El precio por haber "ayudado" al rubio de ojos cuál puesta del sol, debía ser pagado por ambos. Izuku, conocido por los mortales como Deku, se limitaría a observar mientras Bakugou era bendecido con los poderes del Dios a quien se había consagrado, pero debería limitarse también a tan sólo mirar mientras dicho poder le consumía hasta extinguirle...

Unas marcas rojas brotaron sobre la piel del mortal, como tatuajes, a modo de advertencia de la maldición que ahora era parte ineludible de su vida.

Katsuki fue encontrado días después, inconsciente, sobre el terreno ancho y plano que se extendía en lo que antes había sido una montaña que se erigía por encima de todas las demás. Los que lo encontraron lo adoraron, llegando a la conclusión de que él debía ser nada más ni nada menos que la encarnación del sublime montículo de tierra ahora desaparecido.

Abriendo los ojos por la molesta luz brillante del astro rey, Katsuki sintió que la carne le ardía. Al mirarse a sí mismo, descubrió unas vívidas marcas rojas como lava zigzagueando sobre sus brazos, quemando hasta por debajo de la piel como si se enredaran entre sus músculos.
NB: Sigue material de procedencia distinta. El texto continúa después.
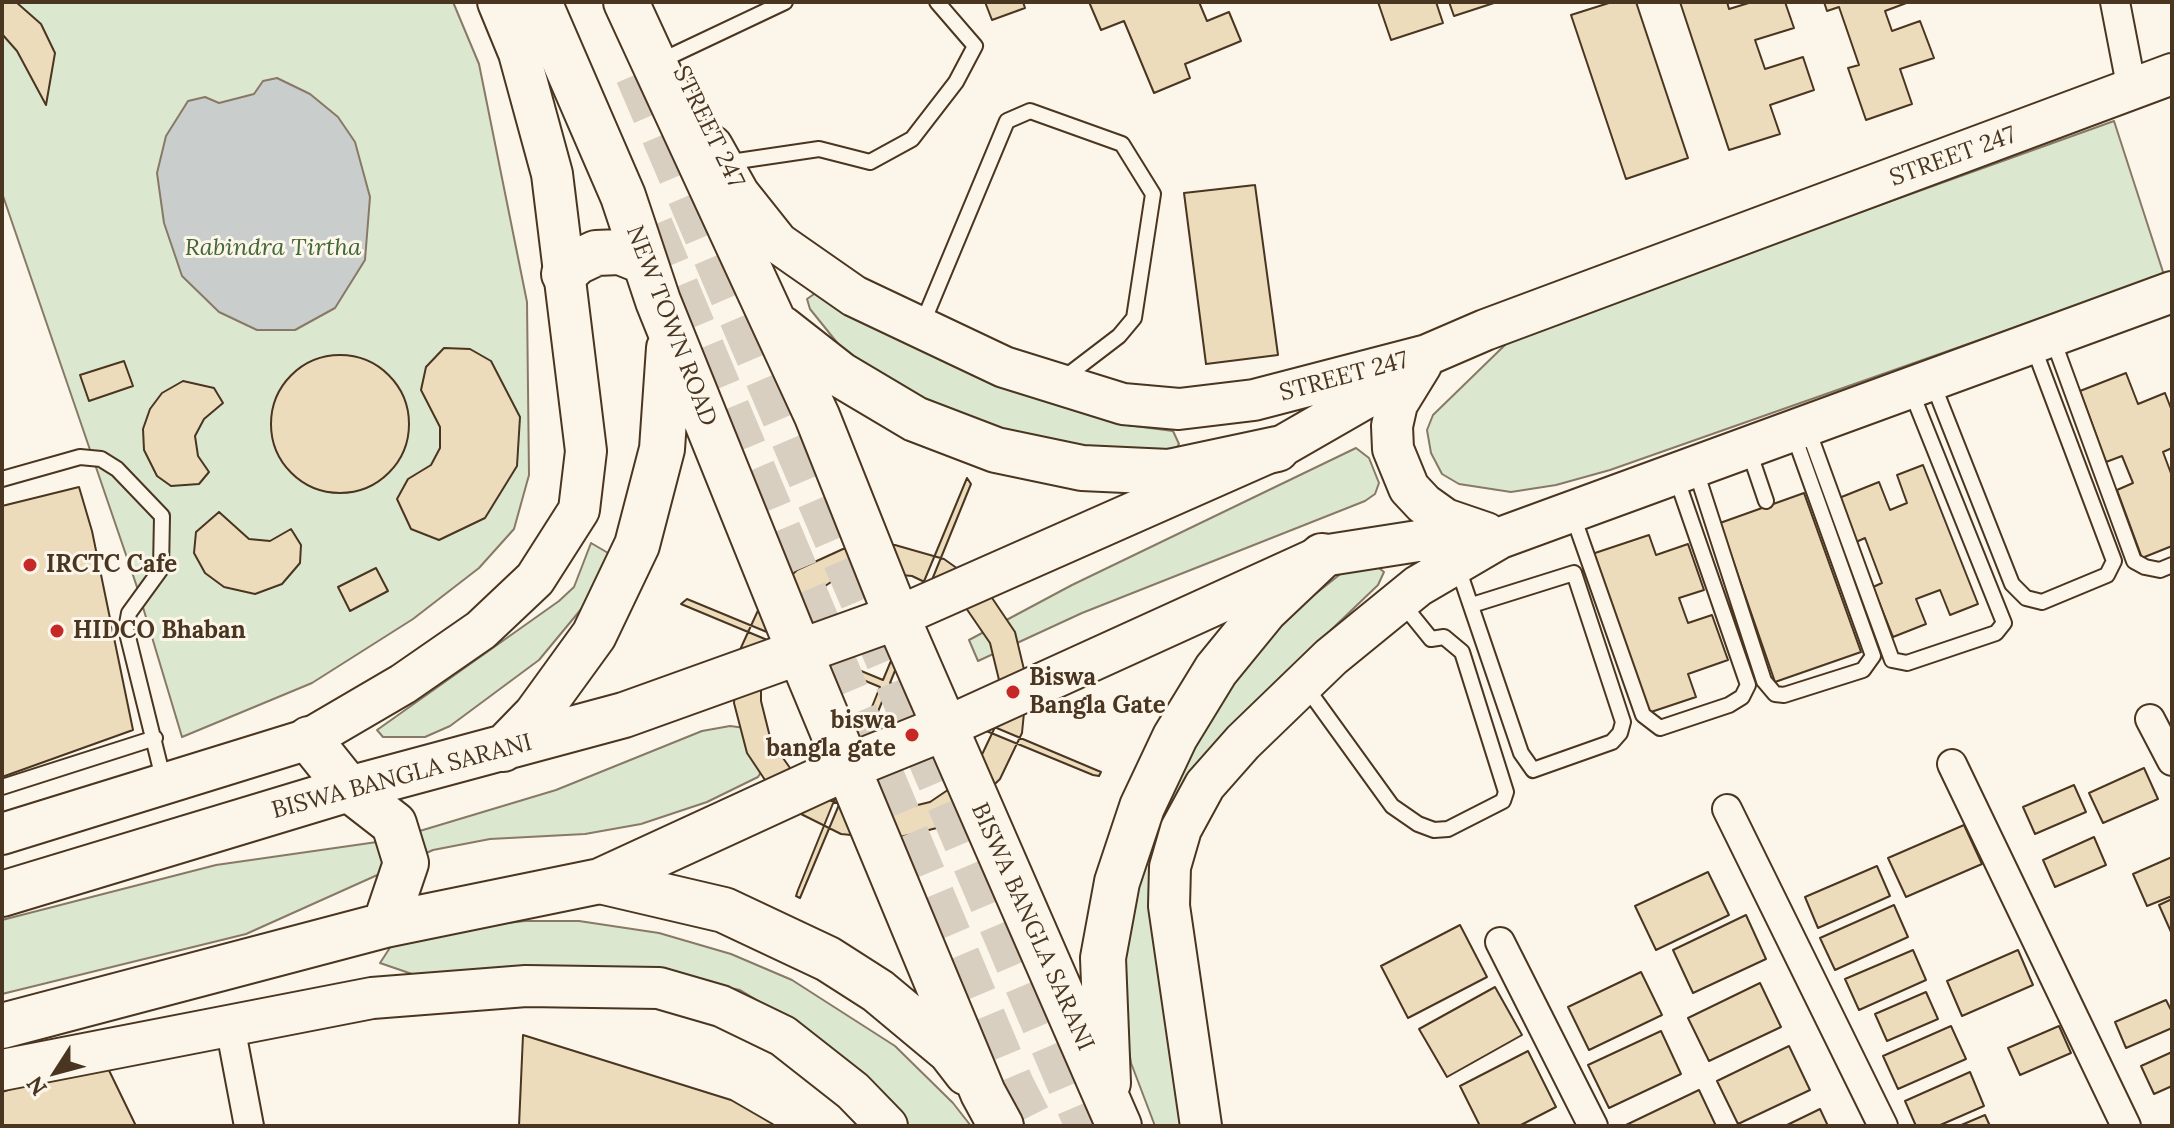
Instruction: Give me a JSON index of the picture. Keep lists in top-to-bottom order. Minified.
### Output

En ese momento supo que el cosmos y él ya eran parte de un todo majestuoso.

El poder era suyo.

Testigos de aquel suceso, los mercenarios que le encontraron, a dudar no se atrevieron. Lo tomaron como líder, pues habían acudido a aquel lugar en búsqueda de poder y efectivamente lo habían encontrado: El poder había encarnado en un hombre.

El grupo de guerreros le ofreció todo lo que nunca tuvo. Amigos, poder, aventura... pero, mientras más tiempo pasó con ellos, más evidente se fue haciendo que todos llevaban una pesada carga a cuestas.

Todos odiaban.

Fue una noche frente a una fogata caliente y alta que los muchachos le contaron por turnos sus historias. Kaminari fue el primero, contándole cómo la famosa familia de los Todoroki le había arrebatado a su hermana y había dejado a sus padres en la miseria. Kirishima relató cómo las tierras que habían pertenecido a su progenie por generaciones fueron injustamente arrebatadas. Sero, por otro lado, un chico de sonrisa amplia pero con una notoria cicatriz atravesándole uno de los ojos, había sido atacado mientras viajaba por uno de los grupos de los Todoroki, sin más motivo que el de robarle. Como si no fueran suficientemente ricos ya.

—Básicamente, hacen ese tipo de cosas porque pueden —había finalizado Kirishima, luego de que todos los miembros del grupo terminaran con sus historias. Todos tenían pesares similares y, cuando las palabras se acabaron, Katsuki notó las miradas expectantes sobre él.

Supo inmediatamente lo que querían.

Venganza.

Y él, tan apegado como estaba ahora a este grupo, al grado de que sentía las injusticias cometidas contra ellos como si las hubiese vivido en carne propia, accedió.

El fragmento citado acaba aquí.